## DOCUMENT SECTION:

## start

Speak to a clergyperson--If you're searching for answers to the larger questions about life and death, religion and spirituality, consider talking with a representative of your faith, or even another's faith.
Connect on the Internet--If you're computer savvy, search the Internet. You'll find many resources for people in grief, as well as the opportunity to chat with fellow grievers.
Read how others have responded to a loved one's death--You may feel that your own grief is all you can handle. But if you'd like to look at the ways others have done it, try C. S. Lewis's A Grief Observed, Lynn Caine's Widow, John Bramblett's When Good-Bye Is Forever, or Nicholas Wolterstorff's Lament for a Son. There are many others. Check with a counselor or a librarian.
Learn about your loved one from others--Listen to the stories others have to tell about the one who died, both stories you're familiar with and those you've never heard before. Celebrate your time together.
Vent your anger rather than hold it in--You may feel awkward being angry when you're grieving, but anger is a common reaction. Even if you feel a bit ashamed as you do it, find ways to get it out of your system. Yell, even if it's in an empty house. Cry. Hit something soft. Resist the temptation to be proper.
Give thanks every day--Whatever has happened to you, you still have things to be thankful for. Perhaps it's your memories, your remaining family, your support, your work, your own health-all sorts of things.

## end

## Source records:

## start

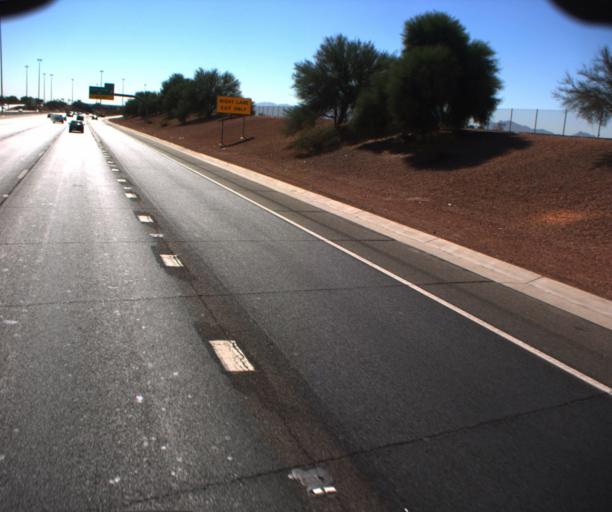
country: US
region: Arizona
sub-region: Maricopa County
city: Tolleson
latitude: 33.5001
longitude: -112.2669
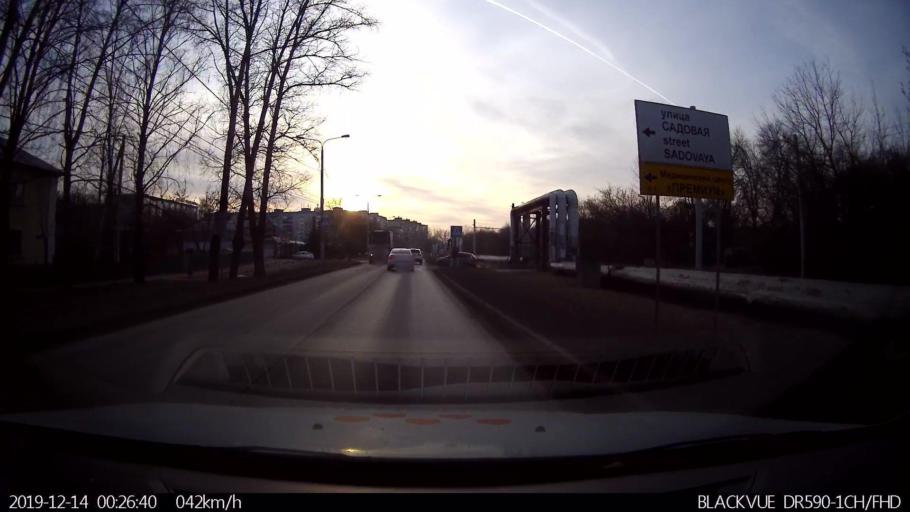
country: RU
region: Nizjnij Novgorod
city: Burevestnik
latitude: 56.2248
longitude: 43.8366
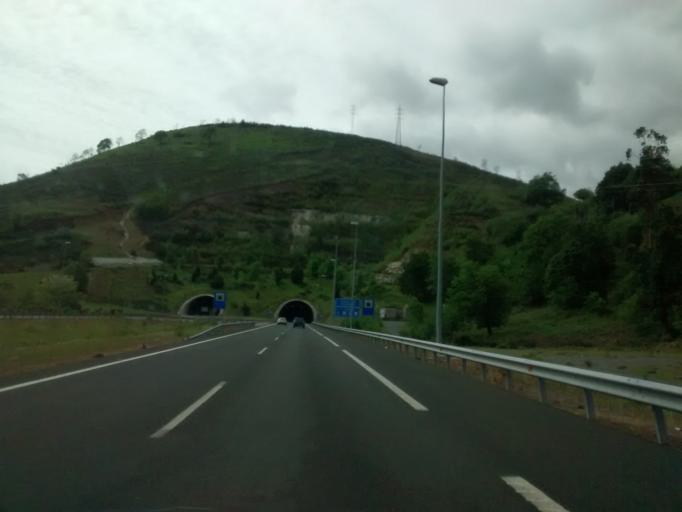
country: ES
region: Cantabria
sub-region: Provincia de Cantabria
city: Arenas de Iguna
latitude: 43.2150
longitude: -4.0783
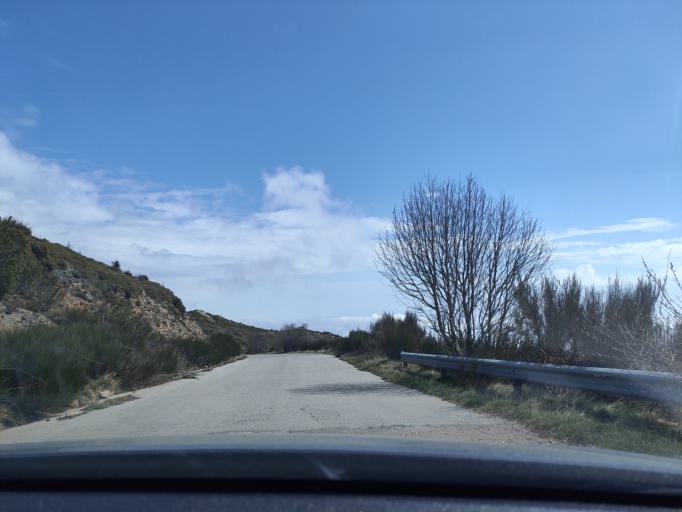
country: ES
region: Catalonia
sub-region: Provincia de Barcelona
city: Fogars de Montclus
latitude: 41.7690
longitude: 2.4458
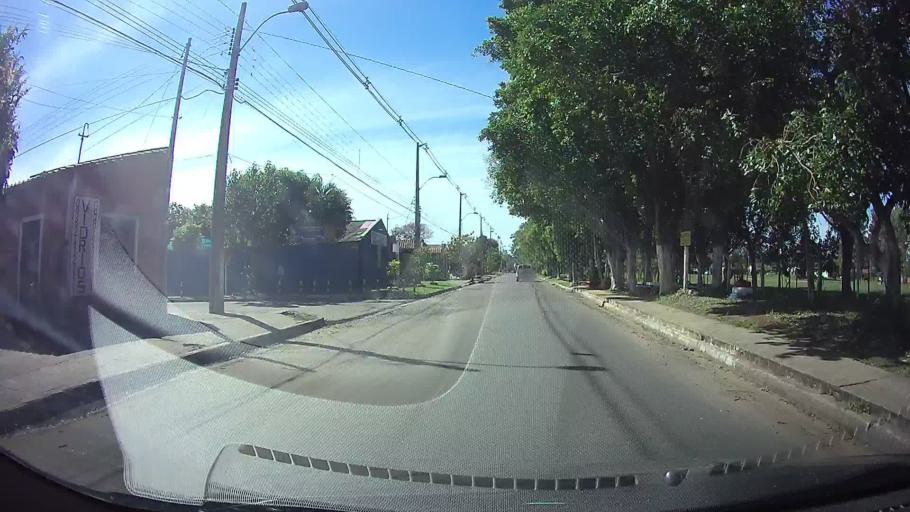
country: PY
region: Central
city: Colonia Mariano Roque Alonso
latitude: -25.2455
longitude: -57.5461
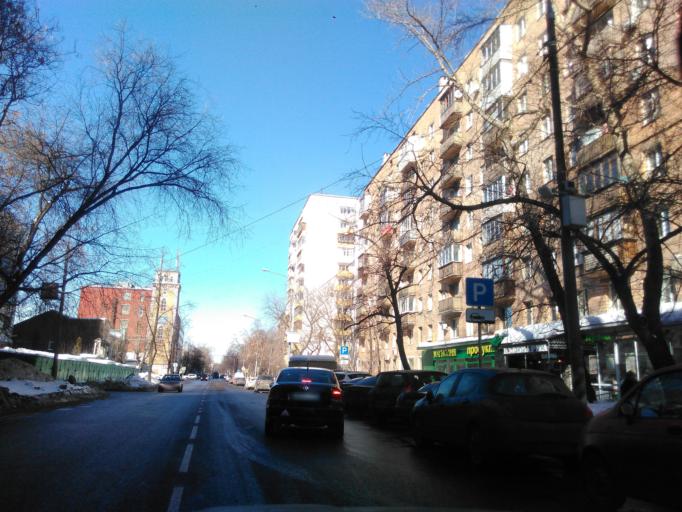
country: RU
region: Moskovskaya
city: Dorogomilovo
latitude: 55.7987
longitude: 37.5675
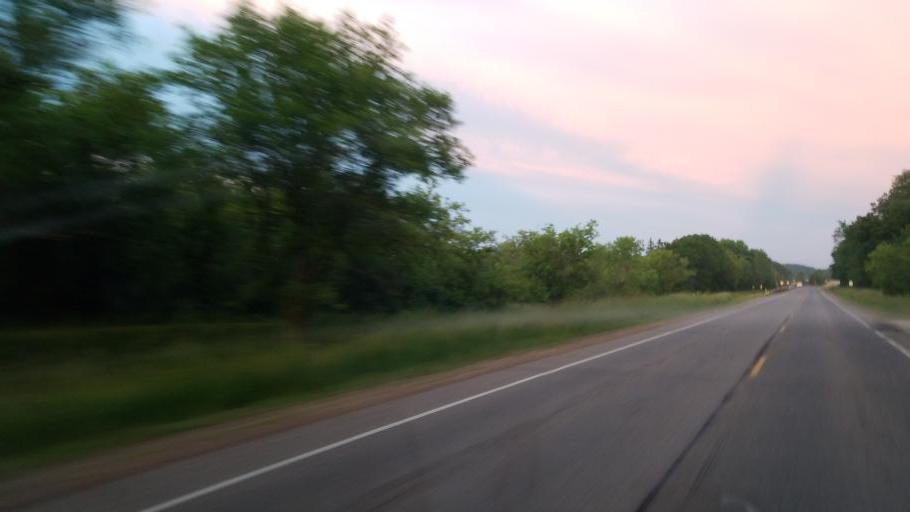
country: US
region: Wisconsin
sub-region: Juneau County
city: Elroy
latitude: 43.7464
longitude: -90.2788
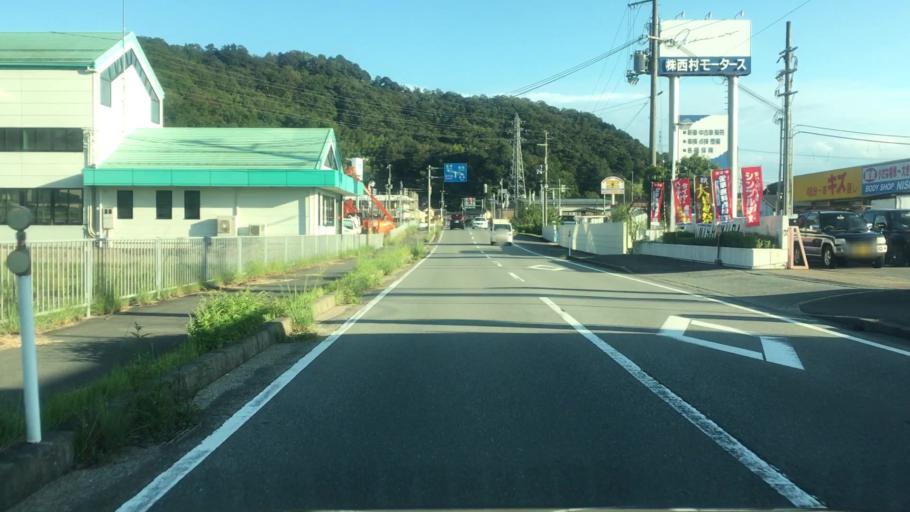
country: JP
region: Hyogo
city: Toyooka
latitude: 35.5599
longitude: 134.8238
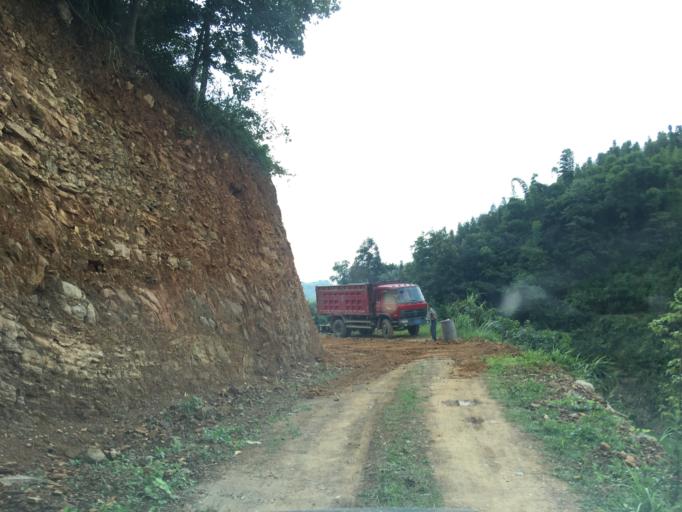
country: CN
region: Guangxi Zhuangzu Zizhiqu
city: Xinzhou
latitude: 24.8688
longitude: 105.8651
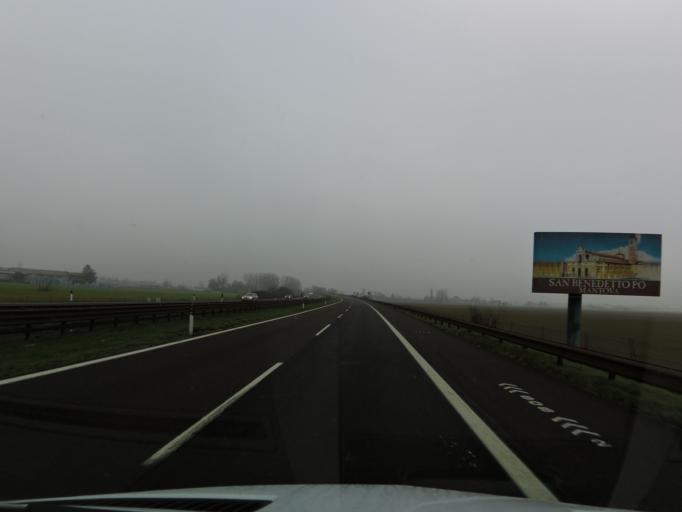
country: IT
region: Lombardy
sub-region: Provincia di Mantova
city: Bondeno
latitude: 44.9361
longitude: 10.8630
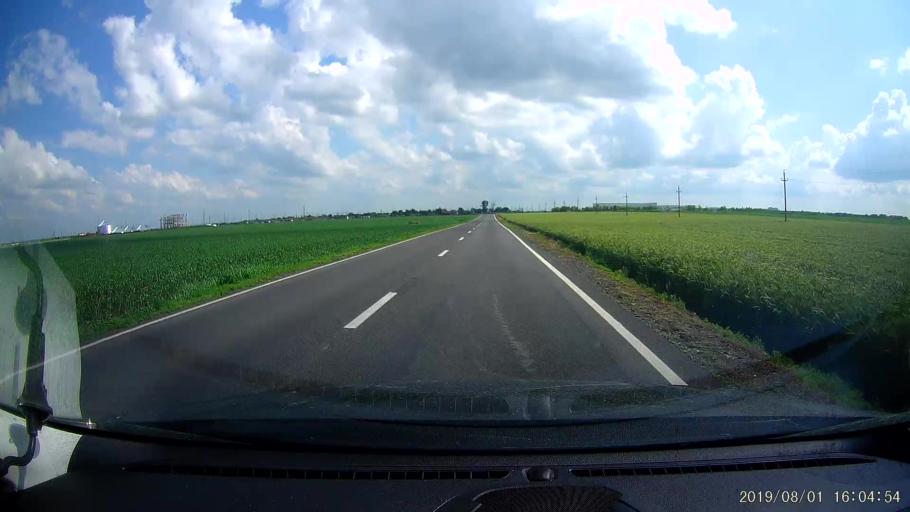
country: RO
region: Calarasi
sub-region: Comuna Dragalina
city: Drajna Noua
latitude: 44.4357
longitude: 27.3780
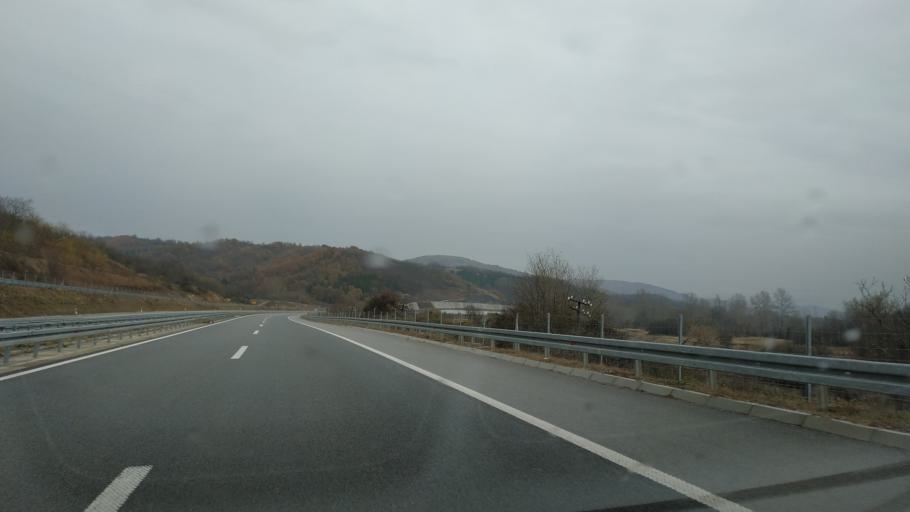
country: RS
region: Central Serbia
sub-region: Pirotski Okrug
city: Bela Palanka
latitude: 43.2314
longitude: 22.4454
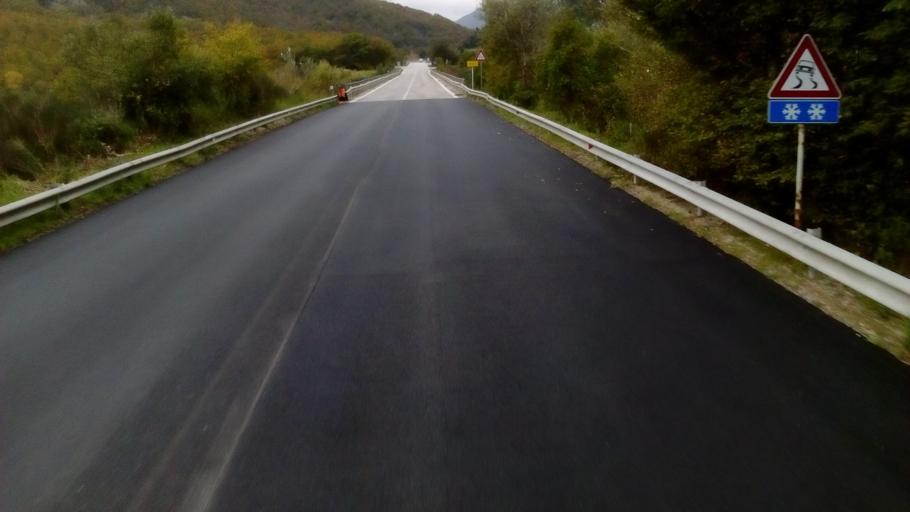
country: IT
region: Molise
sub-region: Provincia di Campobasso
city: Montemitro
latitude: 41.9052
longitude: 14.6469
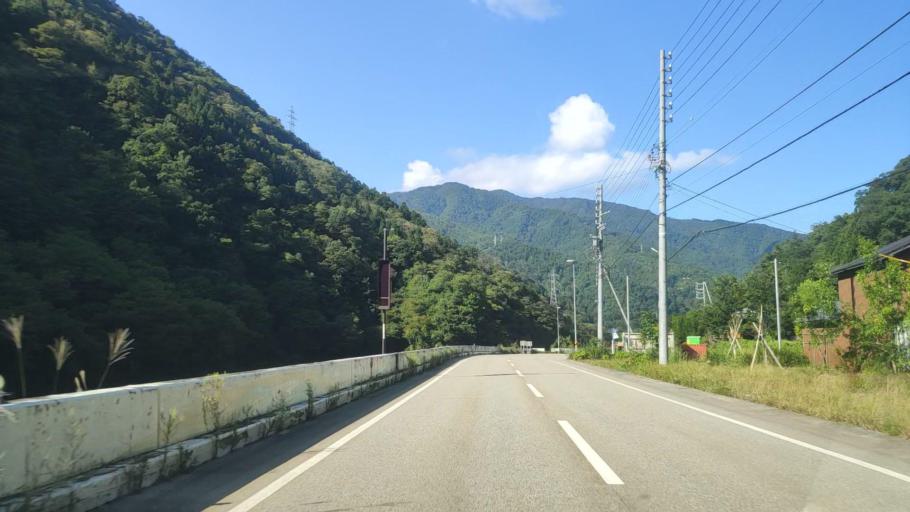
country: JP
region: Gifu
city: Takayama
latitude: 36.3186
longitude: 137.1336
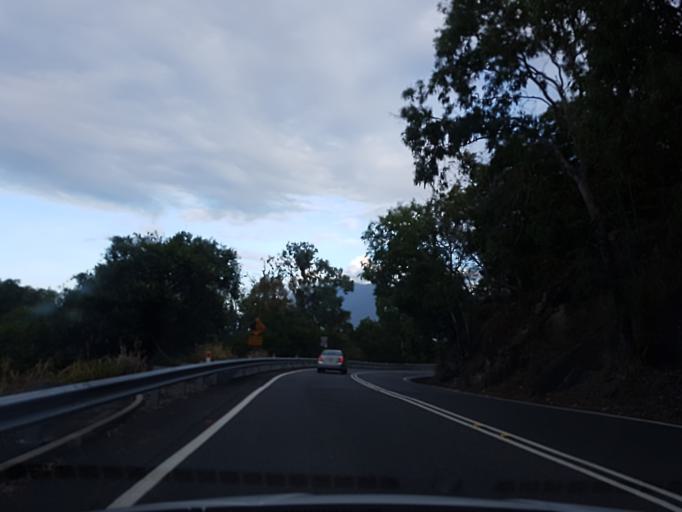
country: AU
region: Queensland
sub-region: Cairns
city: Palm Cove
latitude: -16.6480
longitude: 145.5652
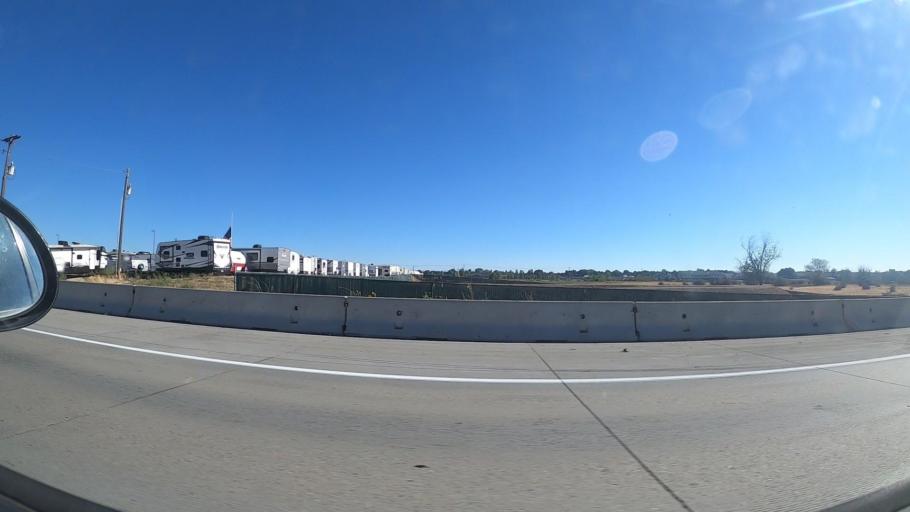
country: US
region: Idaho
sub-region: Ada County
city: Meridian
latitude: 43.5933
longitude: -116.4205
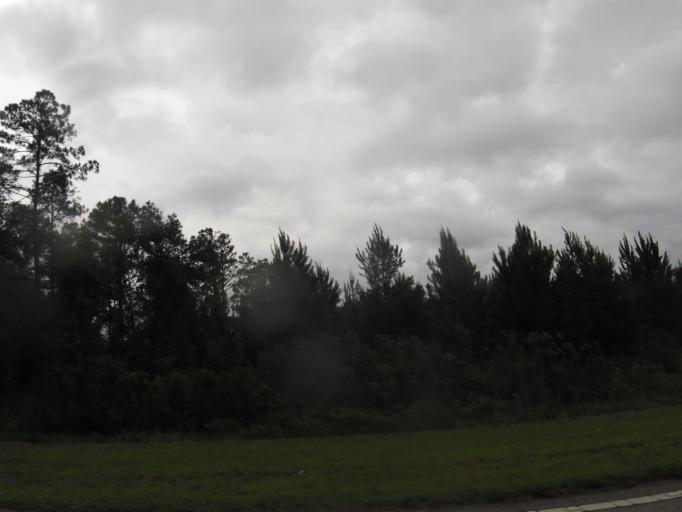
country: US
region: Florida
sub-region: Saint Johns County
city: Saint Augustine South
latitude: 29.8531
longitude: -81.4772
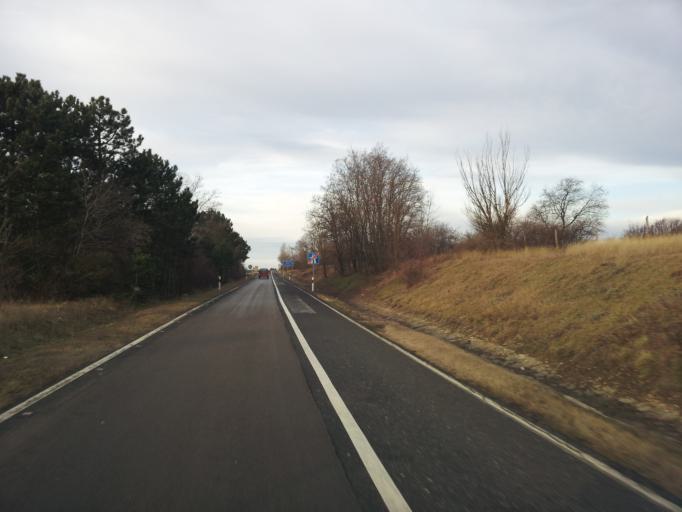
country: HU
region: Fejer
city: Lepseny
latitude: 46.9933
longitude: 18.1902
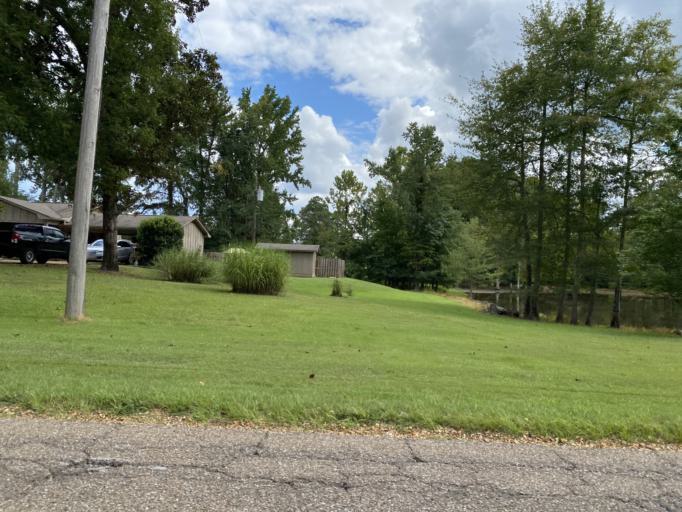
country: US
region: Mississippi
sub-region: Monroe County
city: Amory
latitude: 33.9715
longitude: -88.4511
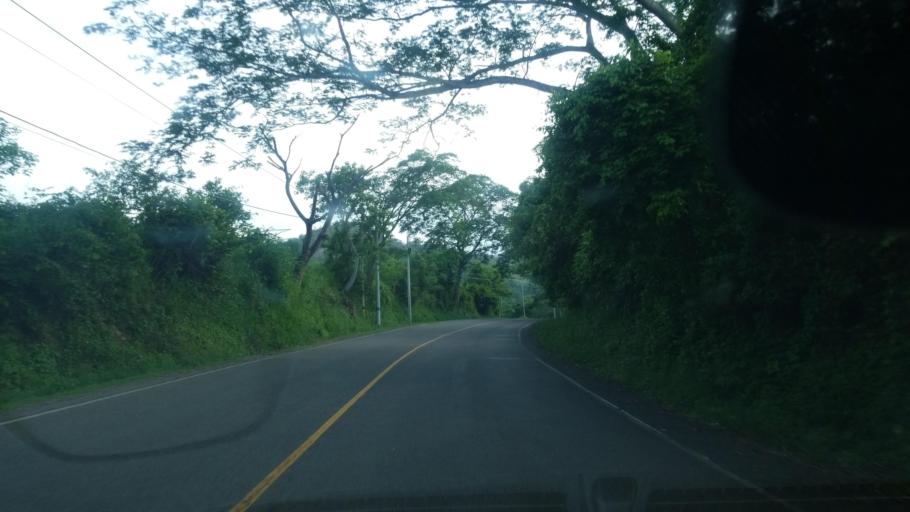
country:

## end

## EXERCISE OBJECTIVE:
Swap "counselor" for "therapist" in the stretch of the grief advice text from "Connect on the" through "your time together.", and give that stretch again with the change.

## SOLVED EXERCISE:
Connect on the Internet--If you're computer savvy, search the Internet. You'll find many resources for people in grief, as well as the opportunity to chat with fellow grievers.
Read how others have responded to a loved one's death--You may feel that your own grief is all you can handle. But if you'd like to look at the ways others have done it, try C. S. Lewis's A Grief Observed, Lynn Caine's Widow, John Bramblett's When Good-Bye Is Forever, or Nicholas Wolterstorff's Lament for a Son. There are many others. Check with a therapist or a librarian.
Learn about your loved one from others--Listen to the stories others have to tell about the one who died, both stories you're familiar with and those you've never heard before. Celebrate your time together.